(Limb landmark coordinates)
-.-.-
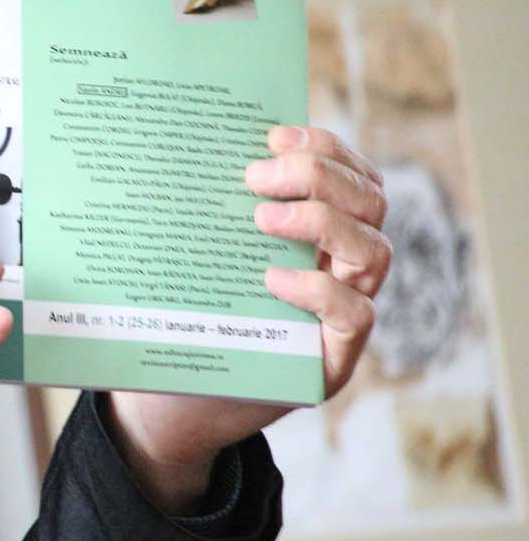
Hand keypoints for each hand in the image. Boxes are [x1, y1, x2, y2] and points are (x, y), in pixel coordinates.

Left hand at [106, 125, 390, 512]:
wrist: (165, 404)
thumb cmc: (175, 321)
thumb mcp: (186, 257)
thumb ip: (199, 211)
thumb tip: (164, 143)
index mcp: (316, 236)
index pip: (353, 177)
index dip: (327, 148)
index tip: (273, 135)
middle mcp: (341, 270)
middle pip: (371, 203)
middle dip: (321, 175)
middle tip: (255, 177)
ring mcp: (341, 317)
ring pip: (375, 250)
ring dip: (321, 222)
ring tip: (260, 219)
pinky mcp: (331, 362)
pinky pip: (356, 313)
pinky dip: (319, 289)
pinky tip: (273, 279)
-.-.-
* _Task directions_
Reproduce each record from above exactly; pictures do not belong in the copy.

* _Exercise solution_
Hand keypoints for each hand in the image. Boxes are [x1, y1, x2, y2] and points are (x, y), in pixel coordinates.

Left hand at [106, 125, 390, 512]:
wrist: (165, 404)
thumb cmc: (175, 321)
thumb mcp: (186, 257)
thumb ip: (199, 211)
thumb tip: (164, 143)
index mcp: (316, 236)
index pip: (353, 177)
index dip: (327, 148)
index tip: (273, 135)
middle mcp: (341, 270)
middle pip: (371, 203)
middle dip: (321, 175)
middle tip: (255, 177)
ring mcp: (341, 317)
ring pip: (375, 250)
ring dip: (321, 222)
ring tip: (260, 219)
pinky mcp: (331, 362)
pinky pip: (356, 313)
pinky dip: (319, 289)
pinky tip: (273, 279)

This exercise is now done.